DATA SUPPLIED ->

————————

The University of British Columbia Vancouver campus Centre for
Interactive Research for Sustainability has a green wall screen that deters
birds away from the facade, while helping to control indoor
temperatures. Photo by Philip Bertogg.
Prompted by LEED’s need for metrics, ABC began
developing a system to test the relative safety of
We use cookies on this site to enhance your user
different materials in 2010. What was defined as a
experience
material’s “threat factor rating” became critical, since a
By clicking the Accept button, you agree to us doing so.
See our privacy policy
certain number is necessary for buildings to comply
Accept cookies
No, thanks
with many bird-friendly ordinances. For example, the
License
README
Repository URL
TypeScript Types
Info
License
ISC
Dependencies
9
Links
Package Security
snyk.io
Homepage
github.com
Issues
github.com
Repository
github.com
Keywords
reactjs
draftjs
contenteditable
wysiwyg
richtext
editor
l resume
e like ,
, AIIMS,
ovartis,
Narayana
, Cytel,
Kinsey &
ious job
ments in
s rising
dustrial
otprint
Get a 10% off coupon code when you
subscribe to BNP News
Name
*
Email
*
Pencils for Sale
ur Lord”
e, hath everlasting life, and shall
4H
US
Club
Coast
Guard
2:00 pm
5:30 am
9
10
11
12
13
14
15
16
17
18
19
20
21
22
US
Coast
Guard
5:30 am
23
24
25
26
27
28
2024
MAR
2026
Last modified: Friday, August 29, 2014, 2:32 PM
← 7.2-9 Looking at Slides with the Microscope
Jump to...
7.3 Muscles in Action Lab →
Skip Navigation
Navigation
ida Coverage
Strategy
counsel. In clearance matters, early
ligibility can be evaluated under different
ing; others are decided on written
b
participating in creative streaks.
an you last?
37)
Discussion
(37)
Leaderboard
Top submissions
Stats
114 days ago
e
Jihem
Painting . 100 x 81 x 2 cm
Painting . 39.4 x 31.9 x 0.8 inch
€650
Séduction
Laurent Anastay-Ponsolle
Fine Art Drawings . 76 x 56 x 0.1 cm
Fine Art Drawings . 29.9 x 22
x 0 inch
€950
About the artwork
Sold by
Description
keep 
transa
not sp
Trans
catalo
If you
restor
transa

————————

GOAL OF THE EXERCISE ->
Output every line of the data above as a Markdown table with the columns "Row" and "Line". Put each line's row number under "Row" and the line under "Line", and leave out blank lines.

RESPONSE BOX ->
| Row | Line |
|---|---|
| 1 | The University of British Columbia Vancouver campus Centre for |
| 2 | Interactive Research for Sustainability has a green wall screen that deters |
| 3 | birds away from the facade, while helping to control indoor |
| 4 | temperatures. Photo by Philip Bertogg. |
| 5 | Prompted by LEED’s need for metrics, ABC began |
| 6 | developing a system to test the relative safety of |
| 7 | We use cookies on this site to enhance your user |
| 8 | different materials in 2010. What was defined as a |
| 9 | experience |
| 10 | material’s “threat factor rating” became critical, since a |
| 11 | By clicking the Accept button, you agree to us doing so. |
| 12 | See our privacy policy |
| 13 | certain number is necessary for buildings to comply |
| 14 | Accept cookies |
| 15 | No, thanks |
| 16 | with many bird-friendly ordinances. For example, the |
| 17 | License |
| 18 | README |
| 19 | Repository URL |
| 20 | TypeScript Types |
| 21 | Info |
| 22 | License |
| 23 | ISC |
| 24 | Dependencies |
| 25 | 9 |
| 26 | Links |
| 27 | Package Security |
| 28 | snyk.io |
| 29 | Homepage |
| 30 | github.com |
| 31 | Issues |
| 32 | github.com |
| 33 | Repository |
| 34 | github.com |
| 35 | Keywords |
| 36 | reactjs |
| 37 | draftjs |
| 38 | contenteditable |
| 39 | wysiwyg |
| 40 | richtext |
| 41 | editor |
| 42 | l resume |
| 43 | e like , |
| 44 | , AIIMS, |
| 45 | ovartis, |
| 46 | Narayana |
| 47 | , Cytel, |
| 48 | Kinsey & |
| 49 | ious job |
| 50 | ments in |
| 51 | s rising |
| 52 | dustrial |
| 53 | otprint |
| 54 | Get a 10% off coupon code when you |
| 55 | subscribe to BNP News |
| 56 | Name |
| 57 | * |
| 58 | Email |
| 59 | * |
| 60 | Pencils for Sale |
| 61 | ur Lord” |
| 62 | e, hath everlasting life, and shall |
| 63 | 4H |
| 64 | US |
| 65 | Club |
| 66 | Coast |
| 67 | Guard |
| 68 | 2:00 pm |
| 69 | 5:30 am |
| 70 | 9 |
| 71 | 10 |
| 72 | 11 |
| 73 | 12 |
| 74 | 13 |
| 75 | 14 |
| 76 | 15 |
| 77 | 16 |
| 78 | 17 |
| 79 | 18 |
| 80 | 19 |
| 81 | 20 |
| 82 | 21 |
| 83 | 22 |
| 84 | US |
| 85 | Coast |
| 86 | Guard |
| 87 | 5:30 am |
| 88 | 23 |
| 89 | 24 |
| 90 | 25 |
| 91 | 26 |
| 92 | 27 |
| 93 | 28 |
| 94 | 2024 |
| 95 | MAR |
| 96 | 2026 |
| 97 | Last modified: Friday, August 29, 2014, 2:32 PM |
| 98 | ← 7.2-9 Looking at Slides with the Microscope |
| 99 | Jump to... |
| 100 | 7.3 Muscles in Action Lab → |
| 101 | Skip Navigation |
| 102 | Navigation |
| 103 | ida Coverage |
| 104 | Strategy |
| 105 | counsel. In clearance matters, early |
| 106 | ligibility can be evaluated under different |
| 107 | ing; others are decided on written |
| 108 | b |
| 109 | participating in creative streaks. |
| 110 | an you last? |
| 111 | 37) |
| 112 | Discussion |
| 113 | (37) |
| 114 | Leaderboard |
| 115 | Top submissions |
| 116 | Stats |
| 117 | 114 days ago |
| 118 | e |
| 119 | Jihem |
| 120 | Painting . 100 x 81 x 2 cm |
| 121 | Painting . 39.4 x 31.9 x 0.8 inch |
| 122 | €650 |
| 123 | Séduction |
| 124 | Laurent Anastay-Ponsolle |
| 125 | Fine Art Drawings . 76 x 56 x 0.1 cm |
| 126 | Fine Art Drawings . 29.9 x 22 |
| 127 | x 0 inch |
| 128 | €950 |
| 129 | About the artwork |
| 130 | Sold by |
| 131 | Description |
| 132 | keep  |
| 133 | transa |
| 134 | not sp |
| 135 | Trans |
| 136 | catalo |
| 137 | If you |
| 138 | restor |
| 139 | transa |